Figure 6.

SOX15 exerts its function in hPGCLC maintenance by directly suppressing somatic gene expression and sustaining latent pluripotency

(A) Schematic representation of the SOX15 CUT&Tag analysis workflow in hPGCLCs.

(B) Bar plot showing the percentage of genomic feature distribution of SOX15 peaks.

(C) The top binding motifs enriched in SOX15 peaks.

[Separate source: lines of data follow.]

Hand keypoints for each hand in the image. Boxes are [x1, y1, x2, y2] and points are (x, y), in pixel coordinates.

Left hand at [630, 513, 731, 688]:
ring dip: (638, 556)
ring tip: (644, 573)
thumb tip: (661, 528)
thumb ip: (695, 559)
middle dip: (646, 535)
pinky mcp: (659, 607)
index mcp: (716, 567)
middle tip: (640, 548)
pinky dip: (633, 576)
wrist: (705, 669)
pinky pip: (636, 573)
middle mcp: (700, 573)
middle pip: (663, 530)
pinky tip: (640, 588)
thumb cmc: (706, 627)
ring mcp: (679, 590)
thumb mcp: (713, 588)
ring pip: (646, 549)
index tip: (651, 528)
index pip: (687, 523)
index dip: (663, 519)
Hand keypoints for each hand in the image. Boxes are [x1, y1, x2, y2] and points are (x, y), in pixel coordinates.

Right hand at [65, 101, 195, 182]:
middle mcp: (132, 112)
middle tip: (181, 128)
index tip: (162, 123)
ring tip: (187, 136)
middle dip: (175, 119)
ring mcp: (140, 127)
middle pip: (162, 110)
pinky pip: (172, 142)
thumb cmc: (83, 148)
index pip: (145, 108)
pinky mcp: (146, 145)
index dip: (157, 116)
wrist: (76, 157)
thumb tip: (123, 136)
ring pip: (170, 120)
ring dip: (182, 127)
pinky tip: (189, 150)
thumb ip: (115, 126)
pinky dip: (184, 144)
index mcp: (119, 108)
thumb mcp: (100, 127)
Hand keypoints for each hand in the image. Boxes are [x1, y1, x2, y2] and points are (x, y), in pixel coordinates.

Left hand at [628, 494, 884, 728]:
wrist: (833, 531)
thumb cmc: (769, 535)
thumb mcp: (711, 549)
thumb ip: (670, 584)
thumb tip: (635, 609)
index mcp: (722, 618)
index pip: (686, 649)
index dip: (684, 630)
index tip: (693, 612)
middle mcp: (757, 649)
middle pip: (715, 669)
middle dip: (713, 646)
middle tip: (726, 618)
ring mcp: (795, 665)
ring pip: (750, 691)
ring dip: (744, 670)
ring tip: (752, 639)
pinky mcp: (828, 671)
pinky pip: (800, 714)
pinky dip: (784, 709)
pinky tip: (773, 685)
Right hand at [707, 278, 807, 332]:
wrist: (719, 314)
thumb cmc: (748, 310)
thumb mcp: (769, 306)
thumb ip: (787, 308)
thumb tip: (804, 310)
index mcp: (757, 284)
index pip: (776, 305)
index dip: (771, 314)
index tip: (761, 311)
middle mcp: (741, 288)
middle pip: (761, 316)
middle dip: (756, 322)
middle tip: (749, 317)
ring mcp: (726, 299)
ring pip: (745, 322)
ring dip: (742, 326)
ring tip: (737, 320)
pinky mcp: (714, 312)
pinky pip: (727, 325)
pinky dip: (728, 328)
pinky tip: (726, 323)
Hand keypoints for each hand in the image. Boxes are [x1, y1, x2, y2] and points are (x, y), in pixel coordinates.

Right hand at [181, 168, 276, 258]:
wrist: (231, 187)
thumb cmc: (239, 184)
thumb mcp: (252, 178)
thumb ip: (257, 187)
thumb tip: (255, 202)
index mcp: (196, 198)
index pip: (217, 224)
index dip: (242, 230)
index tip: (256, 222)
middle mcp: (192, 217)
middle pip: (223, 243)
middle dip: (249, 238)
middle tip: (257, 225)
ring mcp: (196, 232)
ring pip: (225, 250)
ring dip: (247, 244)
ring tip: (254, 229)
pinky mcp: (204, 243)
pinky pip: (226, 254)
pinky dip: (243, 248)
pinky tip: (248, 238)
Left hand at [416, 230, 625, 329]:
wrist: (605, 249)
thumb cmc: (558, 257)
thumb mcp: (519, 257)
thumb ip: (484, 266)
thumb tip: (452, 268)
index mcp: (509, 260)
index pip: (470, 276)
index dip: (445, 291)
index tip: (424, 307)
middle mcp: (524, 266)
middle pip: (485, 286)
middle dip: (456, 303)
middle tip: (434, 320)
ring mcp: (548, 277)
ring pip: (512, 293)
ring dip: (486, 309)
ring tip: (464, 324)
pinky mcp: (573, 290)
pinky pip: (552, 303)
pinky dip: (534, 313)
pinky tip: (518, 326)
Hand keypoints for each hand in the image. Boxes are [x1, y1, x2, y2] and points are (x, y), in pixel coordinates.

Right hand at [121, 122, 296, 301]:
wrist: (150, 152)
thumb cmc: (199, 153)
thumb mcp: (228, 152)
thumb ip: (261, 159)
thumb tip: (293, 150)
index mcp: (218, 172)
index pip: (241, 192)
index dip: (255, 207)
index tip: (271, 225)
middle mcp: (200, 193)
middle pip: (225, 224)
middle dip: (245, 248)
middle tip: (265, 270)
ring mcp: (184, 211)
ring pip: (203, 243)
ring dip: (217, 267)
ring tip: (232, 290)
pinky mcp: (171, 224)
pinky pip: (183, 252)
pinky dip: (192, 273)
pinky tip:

(D) Heatmap of ATAC-seq signals in the indicated samples over the top 10k SOX15 peaks.

(E) Pileup of the ATAC-seq signals over the top 10k SOX15 peaks regions in the indicated cells.

(F) Heatmap showing the expression patterns of upregulated or downregulated genes around the top 10k SOX15 peaks in day 6 SOX15 KO DP cells.

(G) GO analysis for the upregulated or downregulated genes as described in (F).

(H) Heatmap showing the expression patterns of downregulated pluripotency-related genes in SOX15 KO DP cells.

(I) Selected genomic views showing the ATAC-seq signals, TFAP2C ChIP signals (Chen et al., 2019), and SOX15 signals at the PRDM14 and ETV5 genome loci in the indicated samples. The specific open regions with SOX15 signals and decreased ATAC-seq signals from day 4 KO DP cells compared with those in DP cells are marked with a gray box.

(J) Bright-field (BF) and fluorescence (TFAP2C-EGFP) images of floating embryoids from WT and ETV5^−/− lines at day 6. Scale bar, 200 μm.

(K) The percentages of TFAP2C-EGFP(+) cells of floating embryoids from day 6 WT (black) and ETV5 KO lines (green) upon hPGCLC induction via the 4i method. Results of six independent experiments are shown (n = 6). Two-tailed Student's t test was performed, ^∗p < 0.05, ^∗∗∗p < 0.001.